Within each Interglacial Period, there’ve been warming periods, or “Mini-Summers.”  For example, within the current Holocene Interglacial, there have been warmer periods known as the Minoan (1500–1200 B.C.), Roman (250 B.C.–A.D. 400), and Medieval (A.D. 900–1300).  Our Modern Warming Period began with the waning of the Little Ice Age (1300–1850).  Today’s Mini-Summer is colder so far than all previous Mini-Summers of the last 8,500 years.

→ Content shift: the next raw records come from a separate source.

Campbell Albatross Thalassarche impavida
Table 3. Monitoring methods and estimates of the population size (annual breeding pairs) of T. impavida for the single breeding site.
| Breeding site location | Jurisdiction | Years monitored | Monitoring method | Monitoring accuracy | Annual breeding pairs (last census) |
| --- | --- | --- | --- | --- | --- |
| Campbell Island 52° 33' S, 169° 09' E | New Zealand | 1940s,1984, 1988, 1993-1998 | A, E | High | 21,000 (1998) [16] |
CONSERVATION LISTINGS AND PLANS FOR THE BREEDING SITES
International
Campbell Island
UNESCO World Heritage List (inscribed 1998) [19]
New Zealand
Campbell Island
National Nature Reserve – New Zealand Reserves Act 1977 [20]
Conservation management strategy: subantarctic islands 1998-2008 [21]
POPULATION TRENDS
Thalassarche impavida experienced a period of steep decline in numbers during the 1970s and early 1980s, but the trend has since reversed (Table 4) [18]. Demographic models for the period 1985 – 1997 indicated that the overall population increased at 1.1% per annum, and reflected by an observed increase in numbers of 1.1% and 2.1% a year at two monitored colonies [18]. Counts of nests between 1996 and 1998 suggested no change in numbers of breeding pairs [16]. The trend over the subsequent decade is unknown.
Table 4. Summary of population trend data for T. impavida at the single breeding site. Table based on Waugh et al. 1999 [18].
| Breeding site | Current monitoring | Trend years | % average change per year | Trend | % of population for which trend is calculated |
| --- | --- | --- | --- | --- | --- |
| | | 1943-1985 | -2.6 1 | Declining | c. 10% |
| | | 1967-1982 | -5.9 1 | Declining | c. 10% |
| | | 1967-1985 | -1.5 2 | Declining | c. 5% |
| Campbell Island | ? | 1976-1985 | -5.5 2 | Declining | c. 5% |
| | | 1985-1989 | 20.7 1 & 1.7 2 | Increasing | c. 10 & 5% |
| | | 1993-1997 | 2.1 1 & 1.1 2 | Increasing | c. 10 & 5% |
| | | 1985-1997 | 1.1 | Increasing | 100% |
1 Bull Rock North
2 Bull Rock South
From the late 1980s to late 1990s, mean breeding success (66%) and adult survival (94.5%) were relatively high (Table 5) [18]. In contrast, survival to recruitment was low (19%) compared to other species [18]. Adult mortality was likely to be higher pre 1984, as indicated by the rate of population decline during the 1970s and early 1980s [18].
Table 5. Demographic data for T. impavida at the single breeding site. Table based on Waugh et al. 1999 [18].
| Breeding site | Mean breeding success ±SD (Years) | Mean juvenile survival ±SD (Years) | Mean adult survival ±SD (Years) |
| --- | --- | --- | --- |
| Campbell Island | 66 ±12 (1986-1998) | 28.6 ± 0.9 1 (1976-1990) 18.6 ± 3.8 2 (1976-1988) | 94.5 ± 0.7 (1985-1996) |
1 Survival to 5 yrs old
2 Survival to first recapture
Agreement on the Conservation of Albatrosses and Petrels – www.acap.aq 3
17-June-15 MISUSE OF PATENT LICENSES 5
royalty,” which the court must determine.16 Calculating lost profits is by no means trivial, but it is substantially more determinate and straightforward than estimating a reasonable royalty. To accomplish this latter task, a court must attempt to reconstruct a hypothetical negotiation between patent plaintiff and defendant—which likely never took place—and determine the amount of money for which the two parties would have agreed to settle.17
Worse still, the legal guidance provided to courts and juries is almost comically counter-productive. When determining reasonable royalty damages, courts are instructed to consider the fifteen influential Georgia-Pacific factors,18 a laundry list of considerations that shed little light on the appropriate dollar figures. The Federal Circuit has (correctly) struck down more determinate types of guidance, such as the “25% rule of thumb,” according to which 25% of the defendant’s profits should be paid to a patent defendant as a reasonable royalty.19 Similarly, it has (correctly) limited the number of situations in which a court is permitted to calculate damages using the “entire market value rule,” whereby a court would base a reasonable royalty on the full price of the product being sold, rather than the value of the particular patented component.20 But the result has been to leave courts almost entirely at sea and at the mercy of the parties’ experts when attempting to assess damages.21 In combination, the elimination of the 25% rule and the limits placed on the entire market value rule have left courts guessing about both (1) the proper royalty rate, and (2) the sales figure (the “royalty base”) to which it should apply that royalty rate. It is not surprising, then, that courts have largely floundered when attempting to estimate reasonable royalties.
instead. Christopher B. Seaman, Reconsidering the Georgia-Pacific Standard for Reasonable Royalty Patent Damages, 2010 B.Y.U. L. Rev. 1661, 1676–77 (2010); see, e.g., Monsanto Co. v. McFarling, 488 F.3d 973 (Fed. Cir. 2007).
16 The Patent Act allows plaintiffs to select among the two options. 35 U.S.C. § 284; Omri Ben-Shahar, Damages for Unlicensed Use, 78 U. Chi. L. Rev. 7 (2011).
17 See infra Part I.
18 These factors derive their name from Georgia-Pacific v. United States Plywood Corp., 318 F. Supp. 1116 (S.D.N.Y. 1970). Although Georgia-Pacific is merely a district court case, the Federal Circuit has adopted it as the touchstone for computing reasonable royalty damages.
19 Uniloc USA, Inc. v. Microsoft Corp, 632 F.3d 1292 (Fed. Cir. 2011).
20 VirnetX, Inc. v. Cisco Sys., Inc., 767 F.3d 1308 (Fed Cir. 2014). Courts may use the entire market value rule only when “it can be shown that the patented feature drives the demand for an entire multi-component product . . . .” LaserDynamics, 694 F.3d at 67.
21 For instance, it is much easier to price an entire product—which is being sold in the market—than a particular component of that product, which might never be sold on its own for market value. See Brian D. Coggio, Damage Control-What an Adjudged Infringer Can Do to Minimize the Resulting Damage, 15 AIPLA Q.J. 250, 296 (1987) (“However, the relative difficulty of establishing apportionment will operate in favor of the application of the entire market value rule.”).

How did CO2 get blamed for global warming?  French physicist Joseph Fourier (1820s) proposed that energy from sunlight must be balanced by energy radiated back into space.  Irish physicist John Tyndall (1850s) performed laboratory experiments on “greenhouse gases” (GHGs), including water vapor; he proposed that CO2 elicited an important effect on temperature.  However, it’s impossible to do appropriate experiments — unless the roof of your laboratory is at least six miles high.  Swedish chemist Svante Arrhenius (1896) proposed that “warming is proportional to the logarithm of CO2 concentration.”  Columbia University geochemist Wallace Broecker (1975) and Columbia University adjunct professor James Hansen (1981) wrote oft-cited articles in Science magazine, both overstating the perils of CO2 causing dangerous global warming — without providing scientific proof.

Most of Earth’s energy comes from the sun.  Absorption of sunlight causes molecules of objects or surfaces to vibrate faster, increasing their temperature.  This energy is then re-radiated by land and oceans as longwave, infrared radiation (heat).  Princeton University physicist Will Happer defines a GHG as that which absorbs negligible incoming sunlight but captures a substantial fraction of thermal radiation as it is re-radiated from Earth’s surface and atmospheric GHGs back into space.

The gases of nitrogen, oxygen and argon — constituting 78%, 21%, and 0.93%, respectively, of the atmosphere — show negligible absorption of thermal radiation and therefore are not GHGs.  Important GHGs include water (as high as 7% in humid tropics and as little as 1% in frigid climates), CO2 (0.042%, or 420 parts per million [ppm] by volume), methane (0.00017%), and nitrous oxide (0.0000334%, or 334 ppm).  Water vapor (clouds) has at least a hundred times greater warming effect on Earth’s temperature than all other GHGs combined.